The answer is all of the data repeated exactly, with each picture omitted.

*** Opening of Working data ***

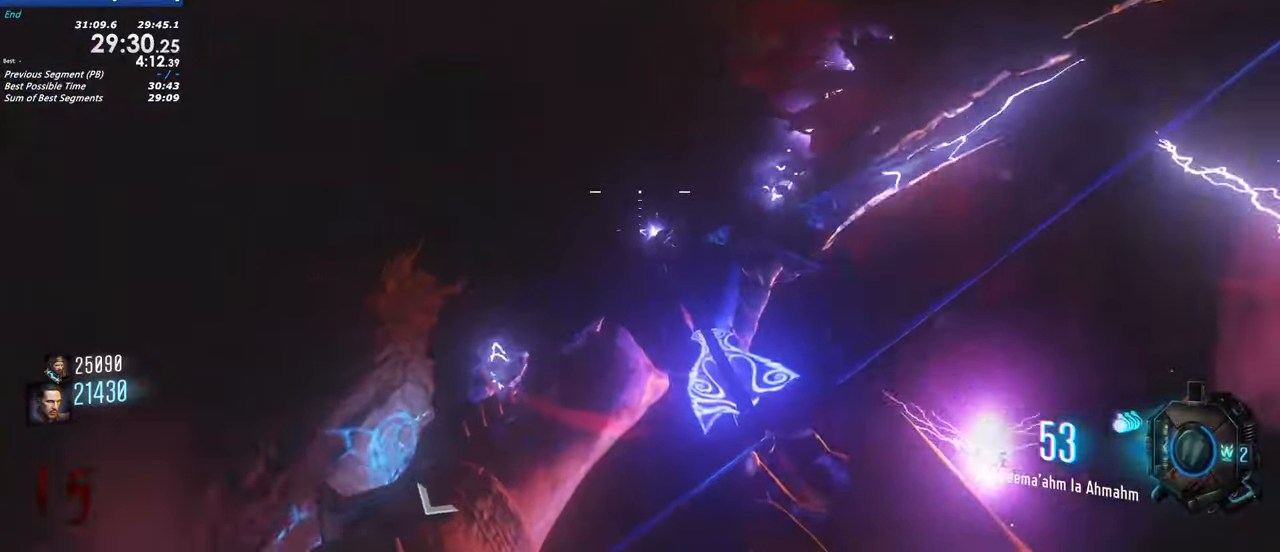
{"keys": ["a", "w"], "events": [[167, "shift", "down"], [167, "w", "down"], [483, "shift", "up"]]}
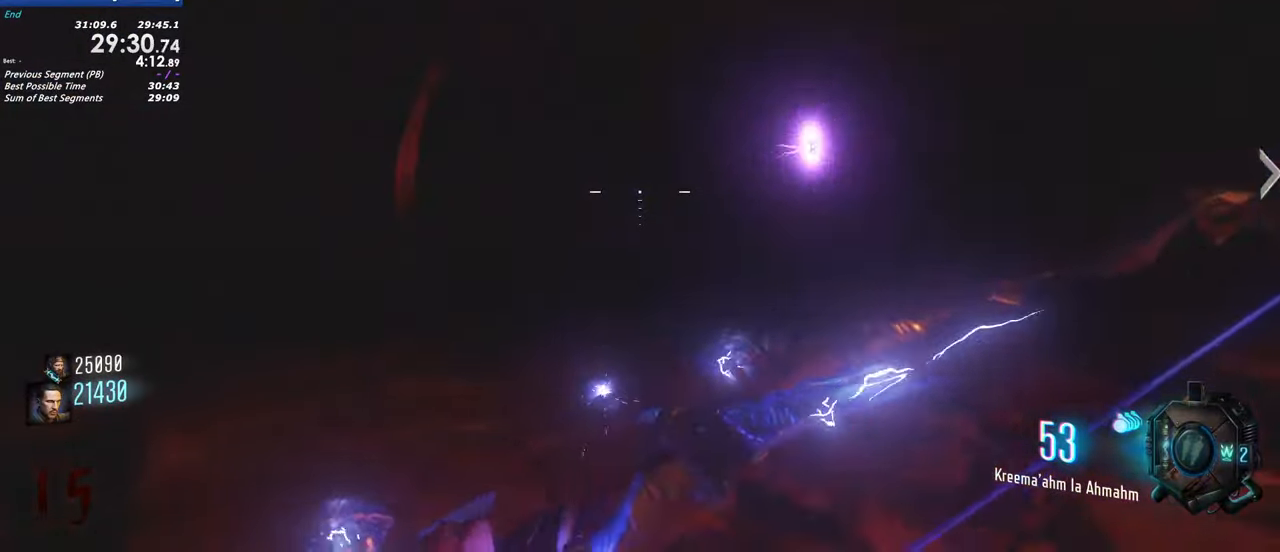
{"keys": ["a"], "events": [[183, "w", "up"]]}
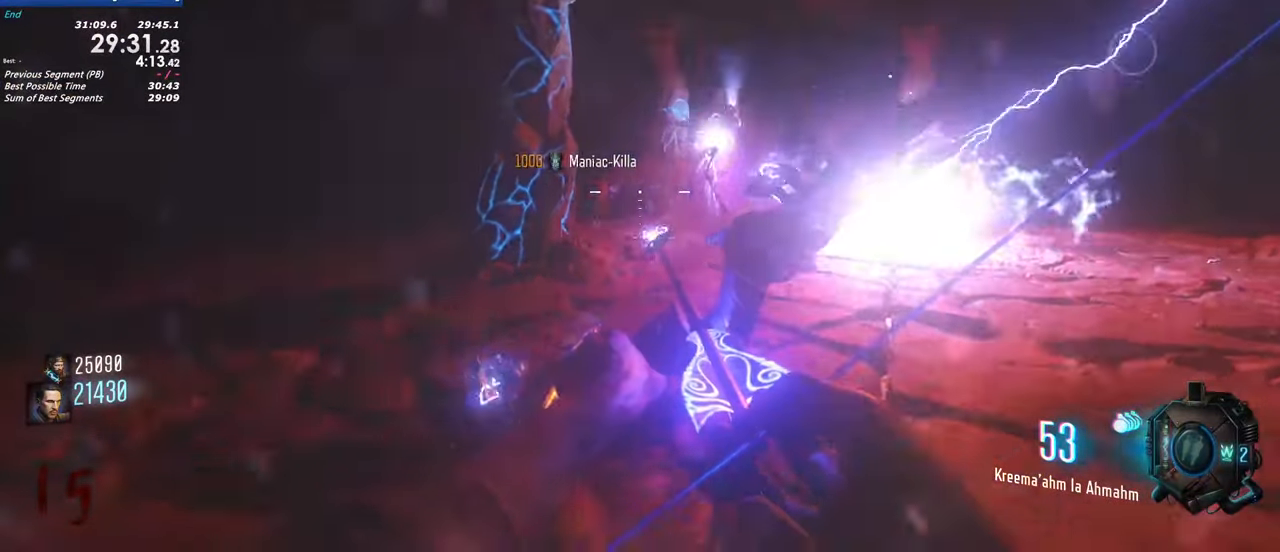
{"keys": ["a", "shift", "w"], "events": [[383, "w", "down"], [433, "shift", "down"]]}
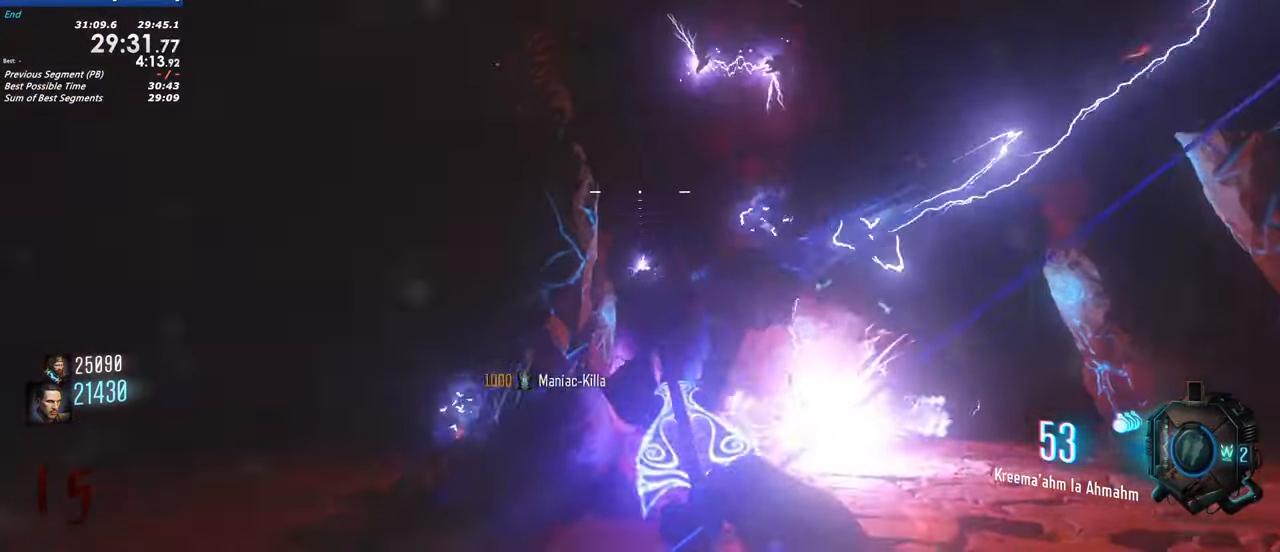
{"keys": ["shift", "w"], "events": [[450, "a", "up"]]}
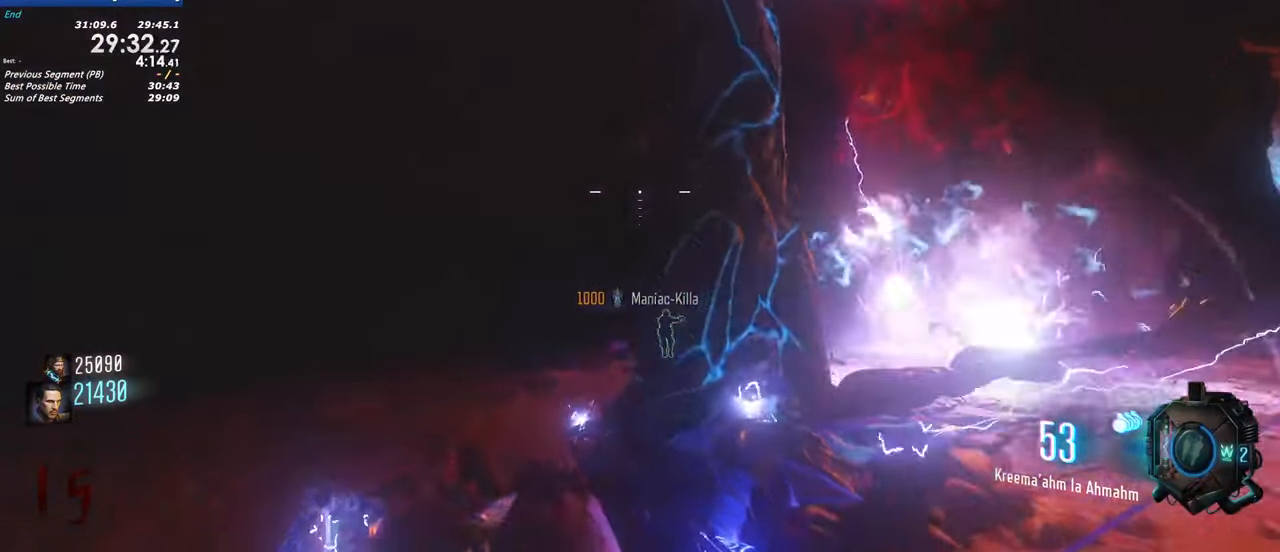
{"keys": ["a", "w"], "events": [[317, "shift", "up"], [500, "a", "down"]]}
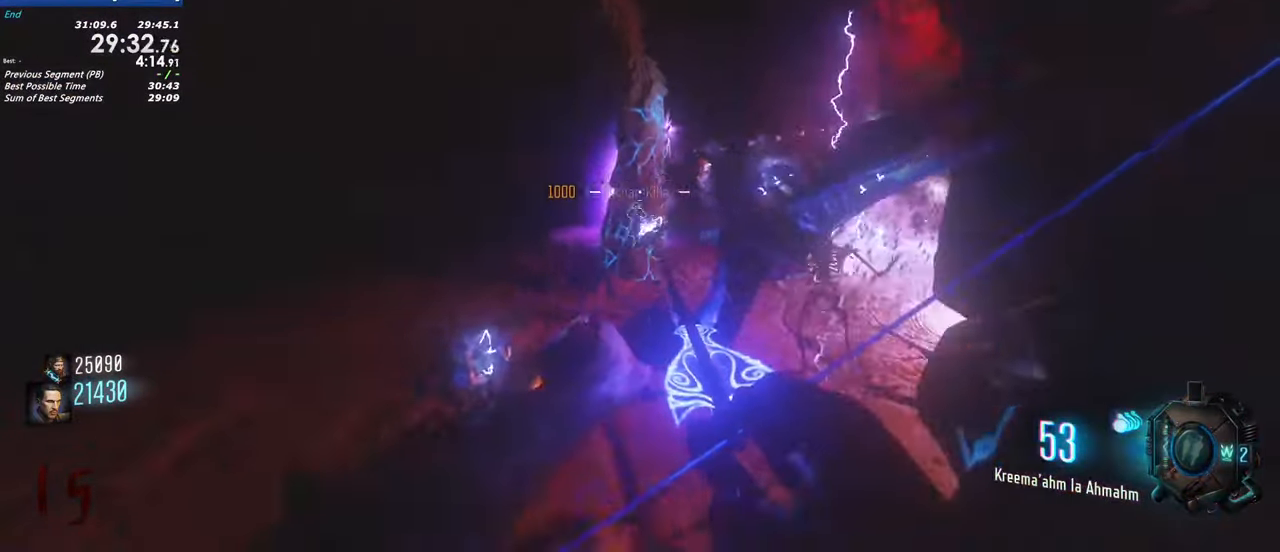
{"keys": ["w"], "events": [[100, "a", "up"]]}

*** Close of Working data ***

Reply:
{"keys": ["a", "w"], "events": [[167, "shift", "down"], [167, "w", "down"], [483, "shift", "up"]]}
{"keys": ["a"], "events": [[183, "w", "up"]]}
{"keys": ["a", "shift", "w"], "events": [[383, "w", "down"], [433, "shift", "down"]]}
{"keys": ["shift", "w"], "events": [[450, "a", "up"]]}
{"keys": ["a", "w"], "events": [[317, "shift", "up"], [500, "a", "down"]]}
{"keys": ["w"], "events": [[100, "a", "up"]]}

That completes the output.